**WORK ITEM**. Pull every line containing "output" from the listing below.

*-*-*

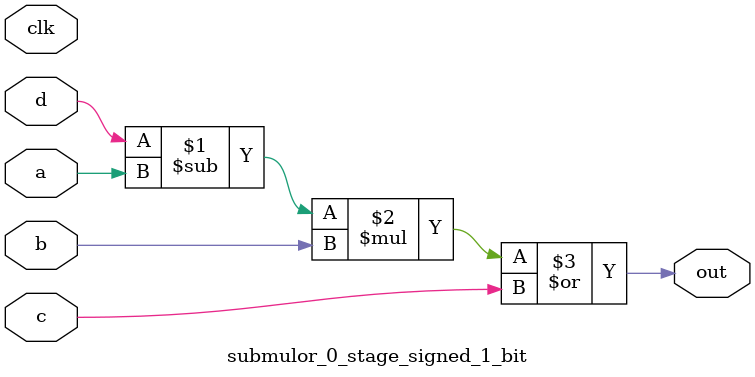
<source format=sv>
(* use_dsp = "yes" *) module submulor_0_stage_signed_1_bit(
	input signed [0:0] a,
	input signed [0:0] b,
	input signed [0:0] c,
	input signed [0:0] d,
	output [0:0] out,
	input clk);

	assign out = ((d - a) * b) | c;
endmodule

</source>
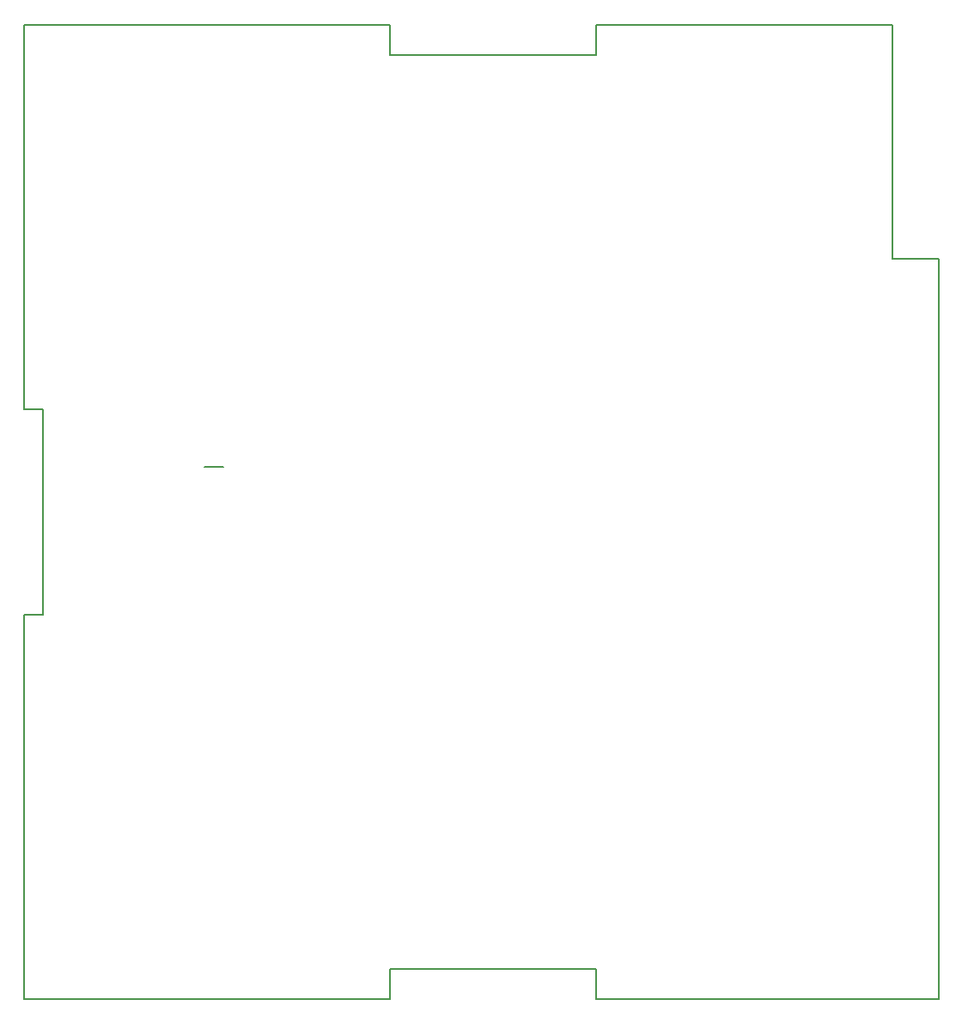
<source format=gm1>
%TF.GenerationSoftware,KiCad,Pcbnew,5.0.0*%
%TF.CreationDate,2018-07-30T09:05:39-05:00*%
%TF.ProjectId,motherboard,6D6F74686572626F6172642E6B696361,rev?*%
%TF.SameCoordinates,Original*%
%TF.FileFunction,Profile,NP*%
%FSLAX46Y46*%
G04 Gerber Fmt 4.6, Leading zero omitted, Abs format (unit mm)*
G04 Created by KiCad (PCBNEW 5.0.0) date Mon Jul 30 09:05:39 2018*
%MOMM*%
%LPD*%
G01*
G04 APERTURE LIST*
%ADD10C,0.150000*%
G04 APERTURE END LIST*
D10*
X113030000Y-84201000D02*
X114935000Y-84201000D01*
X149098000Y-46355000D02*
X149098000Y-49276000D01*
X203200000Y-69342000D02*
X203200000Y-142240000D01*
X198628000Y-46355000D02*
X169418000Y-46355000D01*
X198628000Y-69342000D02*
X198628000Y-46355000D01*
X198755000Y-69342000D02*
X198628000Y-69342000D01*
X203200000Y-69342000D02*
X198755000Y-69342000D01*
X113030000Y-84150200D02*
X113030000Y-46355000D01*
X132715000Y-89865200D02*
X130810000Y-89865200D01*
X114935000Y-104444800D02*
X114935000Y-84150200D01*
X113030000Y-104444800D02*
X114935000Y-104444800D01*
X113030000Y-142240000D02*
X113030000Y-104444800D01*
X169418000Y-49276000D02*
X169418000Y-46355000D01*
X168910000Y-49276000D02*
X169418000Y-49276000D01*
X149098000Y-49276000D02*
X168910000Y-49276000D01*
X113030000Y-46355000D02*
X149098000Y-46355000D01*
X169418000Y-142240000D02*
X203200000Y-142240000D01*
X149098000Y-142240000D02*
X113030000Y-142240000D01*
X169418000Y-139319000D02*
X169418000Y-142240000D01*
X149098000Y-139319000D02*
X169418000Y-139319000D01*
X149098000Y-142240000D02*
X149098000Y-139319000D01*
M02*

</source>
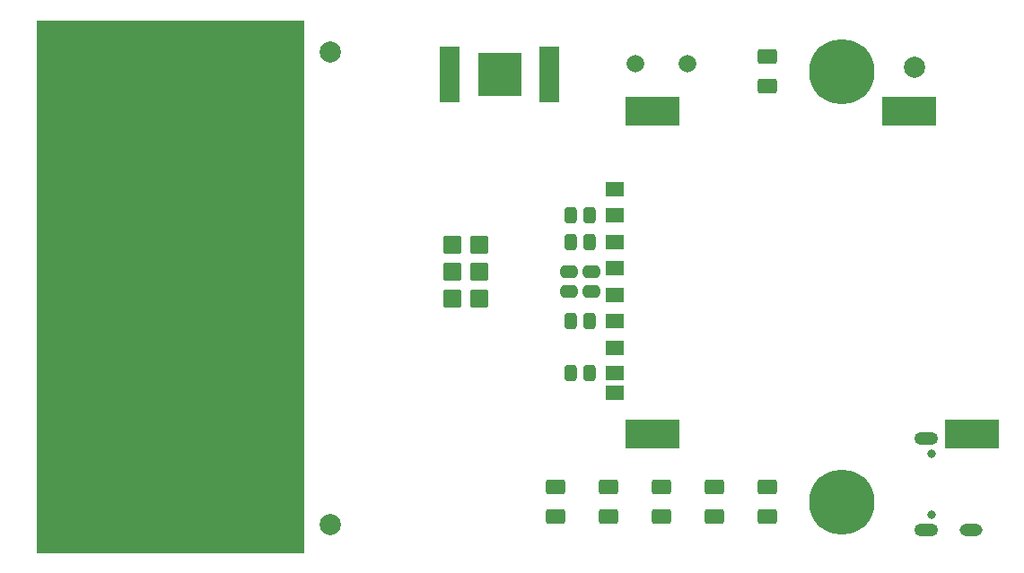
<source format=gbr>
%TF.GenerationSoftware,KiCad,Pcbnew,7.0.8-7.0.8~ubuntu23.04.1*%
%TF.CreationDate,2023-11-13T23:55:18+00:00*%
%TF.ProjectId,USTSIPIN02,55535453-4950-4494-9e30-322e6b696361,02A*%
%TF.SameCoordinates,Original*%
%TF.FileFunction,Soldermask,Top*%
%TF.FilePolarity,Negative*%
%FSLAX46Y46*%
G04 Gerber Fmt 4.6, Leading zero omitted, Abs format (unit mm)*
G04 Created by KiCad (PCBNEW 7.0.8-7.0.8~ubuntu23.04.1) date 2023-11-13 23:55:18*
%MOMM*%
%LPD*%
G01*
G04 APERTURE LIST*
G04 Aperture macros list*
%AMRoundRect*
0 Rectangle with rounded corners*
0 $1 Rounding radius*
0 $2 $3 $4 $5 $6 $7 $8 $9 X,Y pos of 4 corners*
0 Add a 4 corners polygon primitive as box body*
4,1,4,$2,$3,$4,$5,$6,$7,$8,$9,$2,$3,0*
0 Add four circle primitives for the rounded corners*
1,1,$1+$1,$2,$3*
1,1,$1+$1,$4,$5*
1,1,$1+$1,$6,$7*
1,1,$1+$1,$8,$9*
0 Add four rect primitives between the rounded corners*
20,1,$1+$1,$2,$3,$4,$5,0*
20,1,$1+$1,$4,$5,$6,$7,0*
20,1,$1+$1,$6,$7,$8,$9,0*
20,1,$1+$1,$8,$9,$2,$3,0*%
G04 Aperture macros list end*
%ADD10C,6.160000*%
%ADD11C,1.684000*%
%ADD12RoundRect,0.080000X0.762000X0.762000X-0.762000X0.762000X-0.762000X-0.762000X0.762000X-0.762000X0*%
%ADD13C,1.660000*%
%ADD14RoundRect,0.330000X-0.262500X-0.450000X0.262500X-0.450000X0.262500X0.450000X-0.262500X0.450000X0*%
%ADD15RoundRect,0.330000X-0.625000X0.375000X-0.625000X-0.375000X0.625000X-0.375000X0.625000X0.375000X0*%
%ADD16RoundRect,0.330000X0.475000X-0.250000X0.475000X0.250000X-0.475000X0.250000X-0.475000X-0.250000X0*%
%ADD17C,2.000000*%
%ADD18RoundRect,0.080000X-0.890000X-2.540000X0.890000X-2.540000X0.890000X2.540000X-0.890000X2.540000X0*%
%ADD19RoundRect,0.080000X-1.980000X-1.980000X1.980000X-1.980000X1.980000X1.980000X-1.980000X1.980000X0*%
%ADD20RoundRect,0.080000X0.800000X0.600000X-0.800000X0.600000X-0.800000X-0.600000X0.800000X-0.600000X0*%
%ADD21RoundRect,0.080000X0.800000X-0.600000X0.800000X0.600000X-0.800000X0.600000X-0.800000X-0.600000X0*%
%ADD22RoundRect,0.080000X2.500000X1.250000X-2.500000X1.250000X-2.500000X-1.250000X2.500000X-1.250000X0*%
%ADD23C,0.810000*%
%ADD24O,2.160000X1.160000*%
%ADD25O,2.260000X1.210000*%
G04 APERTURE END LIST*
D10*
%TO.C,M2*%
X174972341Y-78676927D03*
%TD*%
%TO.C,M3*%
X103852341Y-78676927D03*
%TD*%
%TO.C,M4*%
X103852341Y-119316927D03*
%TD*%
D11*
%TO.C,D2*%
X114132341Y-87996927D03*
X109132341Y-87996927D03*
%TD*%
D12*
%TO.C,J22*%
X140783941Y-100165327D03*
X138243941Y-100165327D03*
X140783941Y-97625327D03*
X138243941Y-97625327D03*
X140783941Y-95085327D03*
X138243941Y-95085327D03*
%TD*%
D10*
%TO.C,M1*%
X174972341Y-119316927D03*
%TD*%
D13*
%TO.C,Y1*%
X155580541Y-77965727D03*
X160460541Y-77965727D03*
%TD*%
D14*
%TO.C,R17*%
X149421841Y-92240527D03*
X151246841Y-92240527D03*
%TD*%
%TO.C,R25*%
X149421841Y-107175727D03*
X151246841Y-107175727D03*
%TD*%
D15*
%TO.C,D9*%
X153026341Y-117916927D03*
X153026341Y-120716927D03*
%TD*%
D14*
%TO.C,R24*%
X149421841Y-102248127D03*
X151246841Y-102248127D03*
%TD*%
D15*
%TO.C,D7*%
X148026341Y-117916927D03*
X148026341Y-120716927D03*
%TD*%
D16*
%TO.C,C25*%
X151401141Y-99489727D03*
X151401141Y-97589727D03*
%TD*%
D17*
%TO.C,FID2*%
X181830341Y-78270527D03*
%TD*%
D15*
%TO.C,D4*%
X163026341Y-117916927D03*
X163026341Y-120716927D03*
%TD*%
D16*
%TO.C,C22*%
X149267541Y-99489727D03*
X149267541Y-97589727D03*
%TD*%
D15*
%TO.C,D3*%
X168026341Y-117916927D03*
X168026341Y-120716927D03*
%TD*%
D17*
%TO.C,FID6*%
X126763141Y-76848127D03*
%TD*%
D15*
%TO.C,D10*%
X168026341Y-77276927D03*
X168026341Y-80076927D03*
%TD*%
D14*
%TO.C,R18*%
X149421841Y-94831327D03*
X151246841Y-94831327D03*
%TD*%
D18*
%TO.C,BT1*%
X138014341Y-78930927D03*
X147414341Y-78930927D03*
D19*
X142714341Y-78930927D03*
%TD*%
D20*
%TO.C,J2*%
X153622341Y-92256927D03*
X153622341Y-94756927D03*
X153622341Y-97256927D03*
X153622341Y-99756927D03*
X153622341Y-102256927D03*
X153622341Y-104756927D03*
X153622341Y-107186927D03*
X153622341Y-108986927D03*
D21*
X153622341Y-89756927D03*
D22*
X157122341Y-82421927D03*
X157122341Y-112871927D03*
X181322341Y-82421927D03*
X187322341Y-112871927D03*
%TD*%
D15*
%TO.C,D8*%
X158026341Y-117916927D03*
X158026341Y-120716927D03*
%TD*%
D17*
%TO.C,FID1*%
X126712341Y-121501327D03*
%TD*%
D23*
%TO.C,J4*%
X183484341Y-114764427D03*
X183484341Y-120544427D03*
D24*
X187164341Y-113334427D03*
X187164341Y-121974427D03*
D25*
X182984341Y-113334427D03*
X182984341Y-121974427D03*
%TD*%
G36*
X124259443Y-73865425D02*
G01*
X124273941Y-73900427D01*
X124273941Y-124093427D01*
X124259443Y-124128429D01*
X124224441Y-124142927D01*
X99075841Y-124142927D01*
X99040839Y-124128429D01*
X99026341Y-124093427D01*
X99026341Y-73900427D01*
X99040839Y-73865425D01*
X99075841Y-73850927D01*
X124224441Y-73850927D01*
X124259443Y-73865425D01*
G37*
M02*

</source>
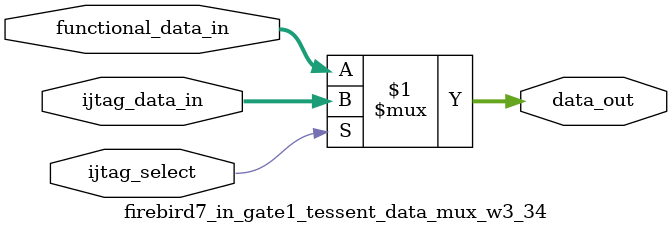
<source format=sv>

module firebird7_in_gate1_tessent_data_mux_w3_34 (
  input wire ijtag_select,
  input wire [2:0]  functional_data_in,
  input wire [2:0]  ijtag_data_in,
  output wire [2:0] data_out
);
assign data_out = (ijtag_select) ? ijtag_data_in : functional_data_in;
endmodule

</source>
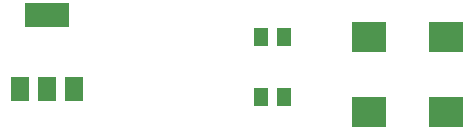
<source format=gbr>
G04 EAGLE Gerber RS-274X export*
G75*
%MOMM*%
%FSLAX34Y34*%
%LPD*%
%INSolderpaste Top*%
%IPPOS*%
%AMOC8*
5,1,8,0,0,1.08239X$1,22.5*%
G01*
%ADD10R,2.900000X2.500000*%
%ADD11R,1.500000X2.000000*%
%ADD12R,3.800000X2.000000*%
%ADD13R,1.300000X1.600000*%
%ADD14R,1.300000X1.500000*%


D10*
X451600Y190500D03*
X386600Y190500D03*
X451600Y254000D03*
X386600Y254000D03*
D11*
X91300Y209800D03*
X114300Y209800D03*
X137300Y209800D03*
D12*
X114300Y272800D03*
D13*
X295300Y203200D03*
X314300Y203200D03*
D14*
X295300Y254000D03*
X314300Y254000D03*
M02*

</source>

*-*-*

**ANSWER TO THIS PROBLEM**.
	output [0:0] out,
  output wire [2:0] data_out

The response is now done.